[What you need to do]: Repeat each line of the data below exactly, but skip the pictures.

[Provided data]:
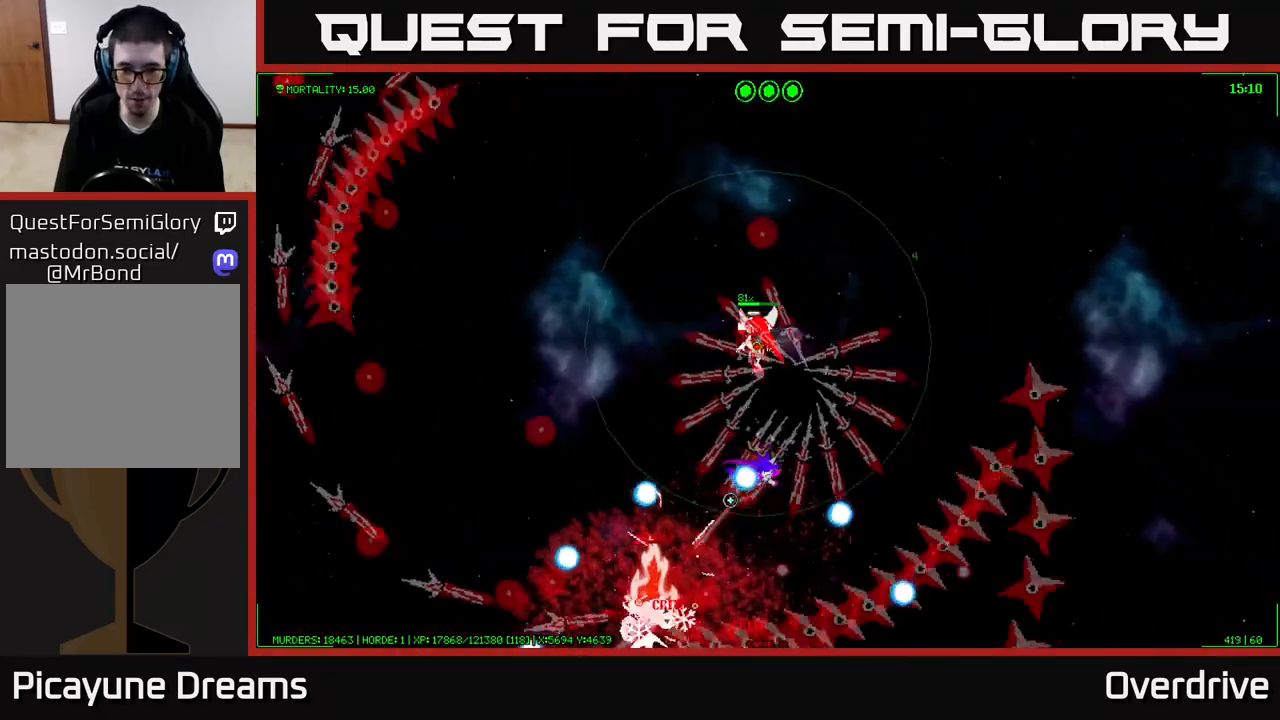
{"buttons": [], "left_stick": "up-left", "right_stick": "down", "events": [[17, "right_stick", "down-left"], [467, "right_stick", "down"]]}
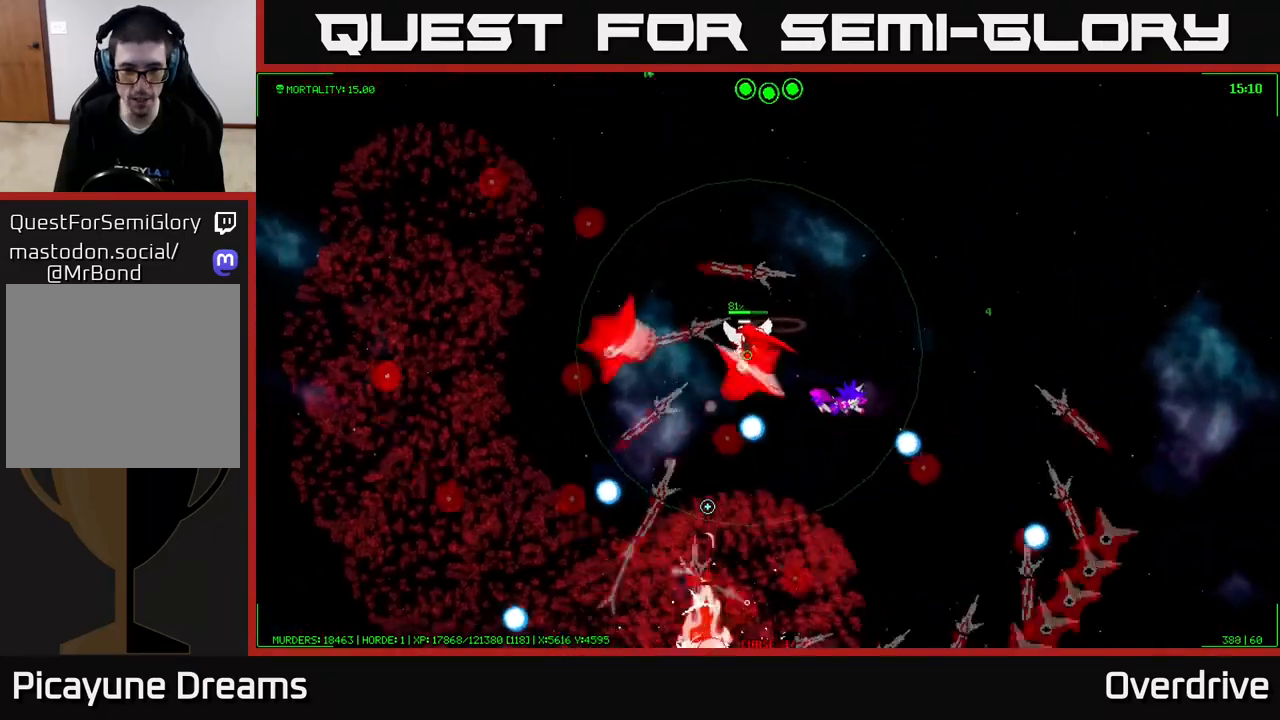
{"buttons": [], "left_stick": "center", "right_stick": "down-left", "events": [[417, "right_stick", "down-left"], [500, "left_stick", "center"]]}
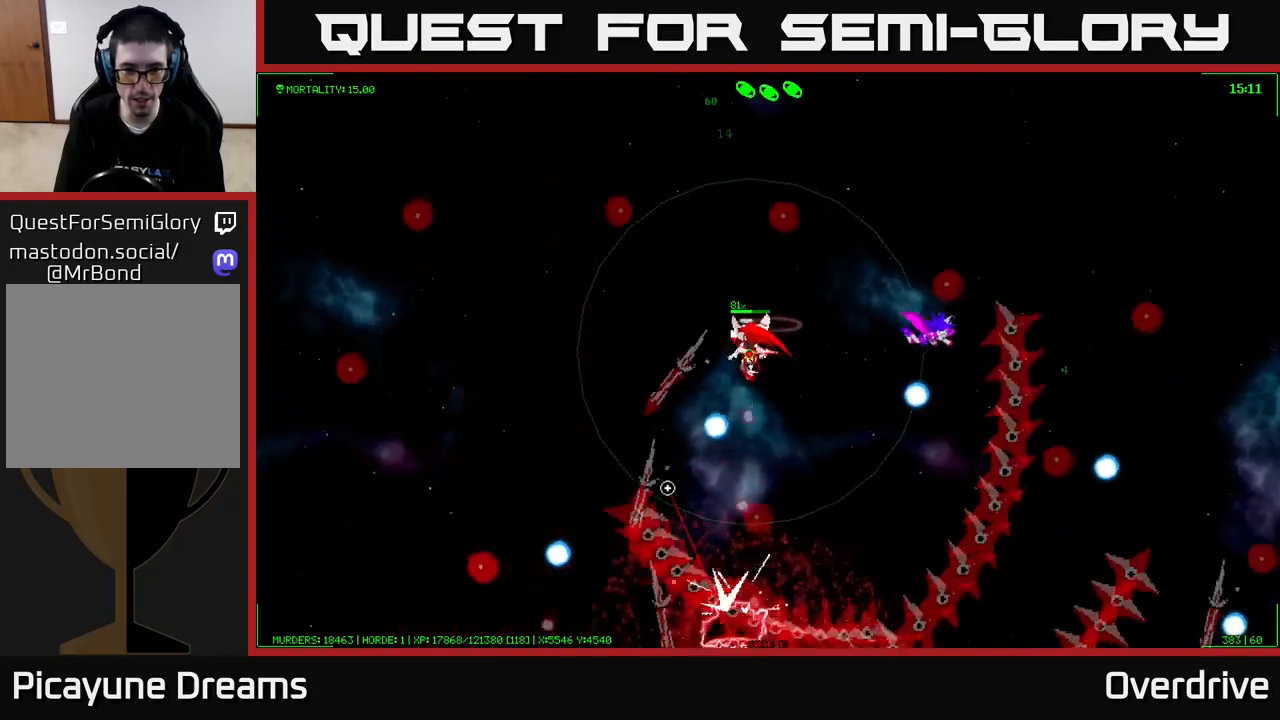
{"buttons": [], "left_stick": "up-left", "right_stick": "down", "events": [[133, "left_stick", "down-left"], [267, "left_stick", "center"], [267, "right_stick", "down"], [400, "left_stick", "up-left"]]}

[Solution to this exercise]:
{"buttons": [], "left_stick": "up-left", "right_stick": "down", "events": [[17, "right_stick", "down-left"], [467, "right_stick", "down"]]}
{"buttons": [], "left_stick": "center", "right_stick": "down-left", "events": [[417, "right_stick", "down-left"], [500, "left_stick", "center"]]}
{"buttons": [], "left_stick": "up-left", "right_stick": "down", "events": [[133, "left_stick", "down-left"], [267, "left_stick", "center"], [267, "right_stick", "down"], [400, "left_stick", "up-left"]]}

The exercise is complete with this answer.